[Page images and extracted text]

+===+

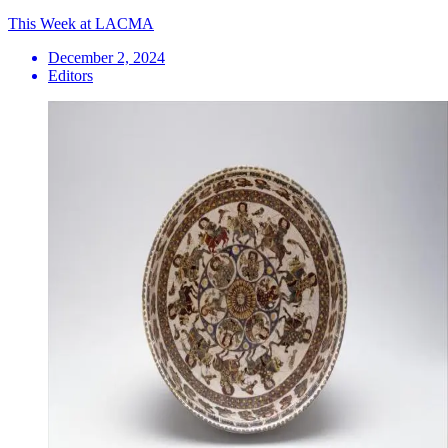
This Week at LACMA
December 2, 2024
Editors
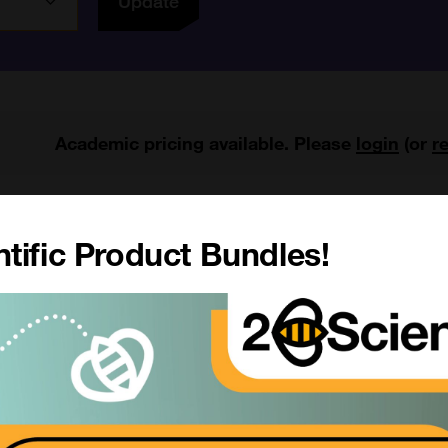
Update
Academic pricing available. Please
login
(or
r
1 results
My Region
All Products
tific Product Bundles!
Anaplasma phagocytophilum FA
SKU:
Size:
ubstrate Slide
Suppl:
rom £97.00
Appli:
SKU:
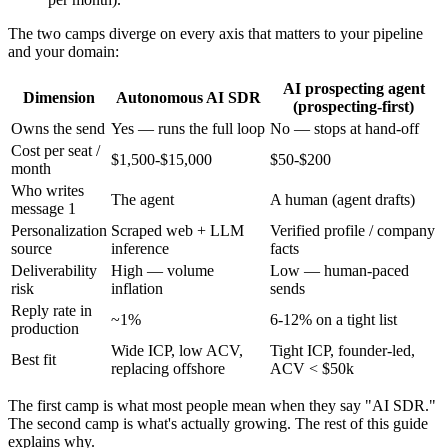
The two camps diverge on every axis that matters to your pipeline
and your domain:
AI prospecting agent
Dimension
Autonomous AI SDR
(prospecting-first)
Owns the send
Yes — runs the full loop
No — stops at hand-off
Cost per seat /
$1,500-$15,000
$50-$200
month
Who writes
The agent
A human (agent drafts)
message 1
Personalization
Scraped web + LLM
Verified profile / company
source
inference
facts
Deliverability
High — volume
Low — human-paced
risk
inflation
sends
Reply rate in
~1%
6-12% on a tight list
production
Wide ICP, low ACV,
Tight ICP, founder-led,
Best fit
replacing offshore
ACV < $50k
The first camp is what most people mean when they say "AI SDR."
The second camp is what's actually growing. The rest of this guide
explains why.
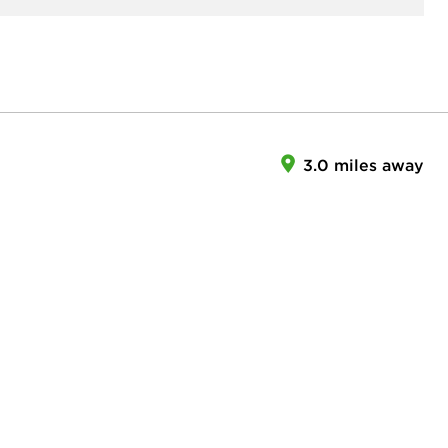
3.0 miles away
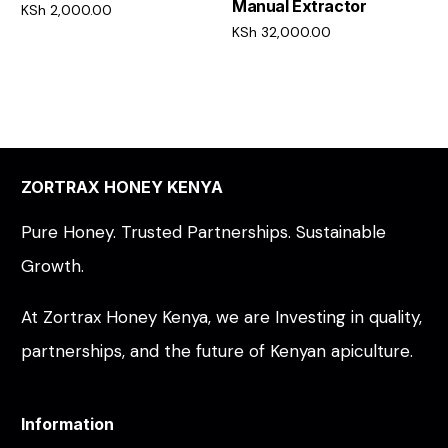
Manual Extractor
KSh
2,000.00
KSh
32,000.00
Add to cart
Add to cart
ZORTRAX HONEY KENYA
Pure Honey. Trusted Partnerships. Sustainable
Growth.
At Zortrax Honey Kenya, we are Investing in quality,
partnerships, and the future of Kenyan apiculture.
Information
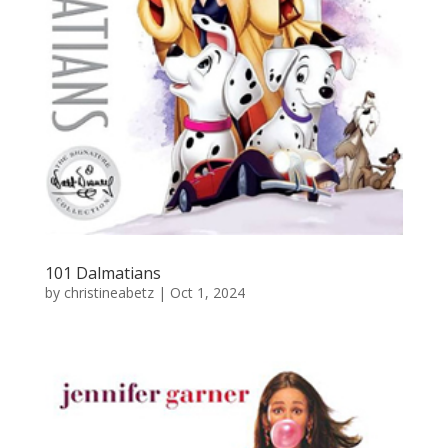
101 Dalmatians
by
christineabetz
|
Oct 1, 2024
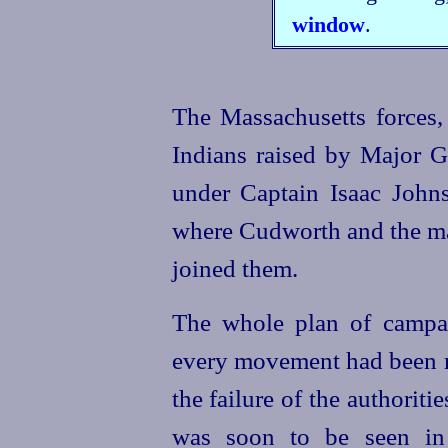
window
.
The Massachusetts forces,
Indians raised by Major 
under Captain Isaac Johns
where Cudworth and the m
joined them.
The whole plan of campa
every movement had been m
the failure of the authoriti
was soon to be seen in 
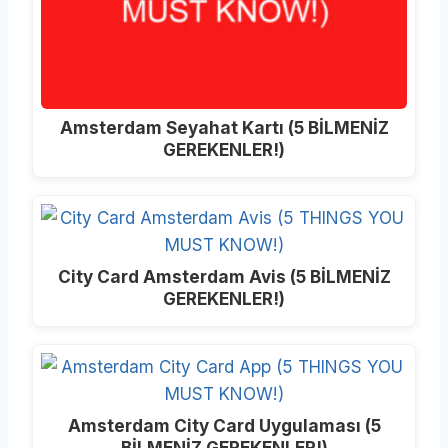
Amsterdam Seyahat Kartı (5 BİLMENİZ
GEREKENLER!)
City Card Amsterdam Avis (5 BİLMENİZ
GEREKENLER!)
Amsterdam City Card Uygulaması (5
BİLMENİZ GEREKENLER!)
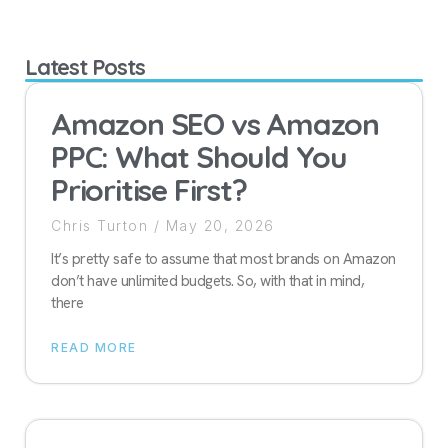
Latest Posts
Amazon SEO vs Amazon
PPC: What Should You
Prioritise First?
Chris Turton
May 20, 2026
It’s pretty safe to assume that most brands on Amazon
don’t have unlimited budgets. So, with that in mind,
there
READ MORE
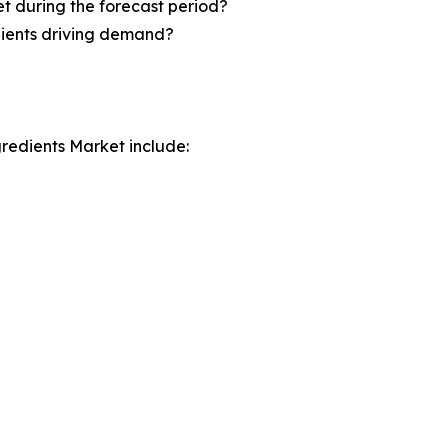
t during the forecast period?
dients driving demand?
gredients Market include:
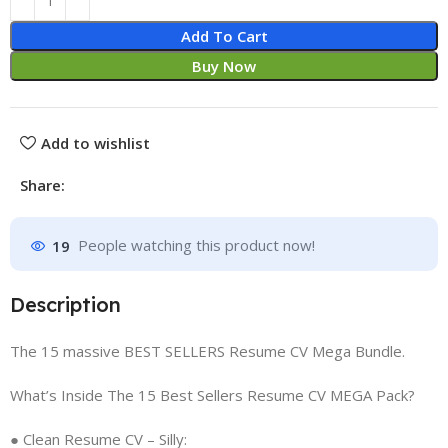
Add To Cart
Buy Now
Add to wishlist
Share:
19
People watching this product now!
Description
The 15 massive BEST SELLERS Resume CV Mega Bundle.
What’s Inside The 15 Best Sellers Resume CV MEGA Pack?
● Clean Resume CV – Silly:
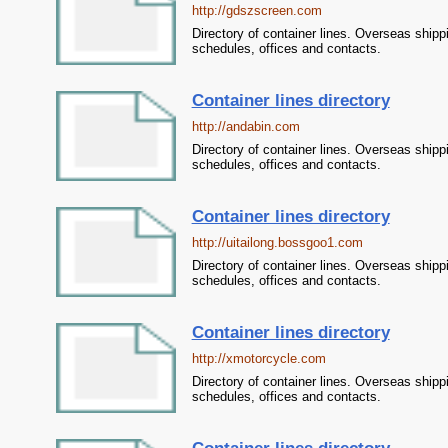
http://gdszscreen.com
Directory of container lines. Overseas shipp
schedules, offices and contacts.
Container lines directory
http://andabin.com
Directory of container lines. Overseas shipp
schedules, offices and contacts.
Container lines directory
http://uitailong.bossgoo1.com
Directory of container lines. Overseas shipp
schedules, offices and contacts.
Container lines directory
http://xmotorcycle.com
Directory of container lines. Overseas shipp
schedules, offices and contacts.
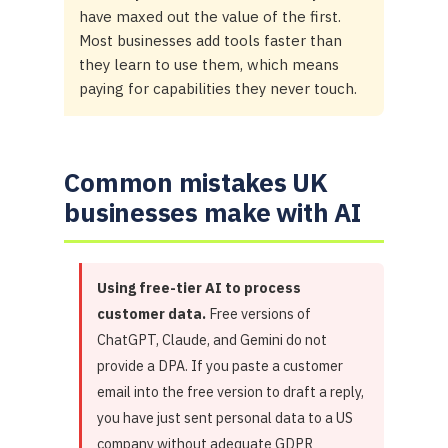
have maxed out the value of the first.
Most businesses add tools faster than
they learn to use them, which means
paying for capabilities they never touch.
Common mistakes UK
businesses make with AI
Using free-tier AI to process
customer data.
Free versions of
ChatGPT, Claude, and Gemini do not
provide a DPA. If you paste a customer
email into the free version to draft a reply,
you have just sent personal data to a US
company without adequate GDPR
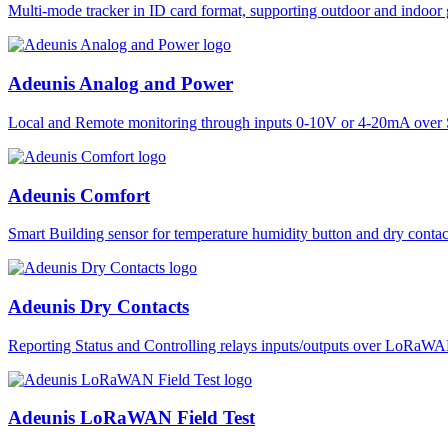
Multi-mode tracker in ID card format, supporting outdoor and ind
Adeunis Analog and Power
Local and Remote monitoring through inputs 0-10V or 4-20mA over 
Adeunis Comfort
Smart Building sensor for temperature humidity button and dry co
Adeunis Dry Contacts
Reporting Status and Controlling relays inputs/outputs over LoRa
Adeunis LoRaWAN Field Test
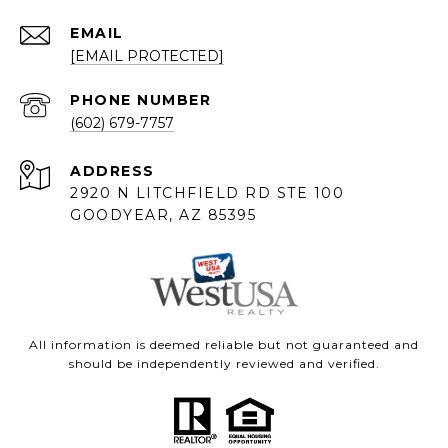
EMAIL
[EMAIL PROTECTED]
PHONE NUMBER
(602) 679-7757
ADDRESS
2920 N LITCHFIELD RD STE 100
GOODYEAR, AZ 85395
All information is deemed reliable but not guaranteed and
should be independently reviewed and verified.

+===+

Instruction -
Copy word for word only the lines above from the one with "It’s pretty safe" through the one with "What’s Inside The". Leave pictures out.

Task output -
It’s pretty safe to assume that most brands on Amazon
don’t have unlimited budgets. So, with that in mind,
there
READ MORE
t during the forecast period?
dients driving demand?
gredients Market include:
Add To Cart
Buy Now
Add to wishlist
Share:
19
People watching this product now!
Description
The 15 massive BEST SELLERS Resume CV Mega Bundle.
What’s Inside The 15 Best Sellers Resume CV MEGA Pack?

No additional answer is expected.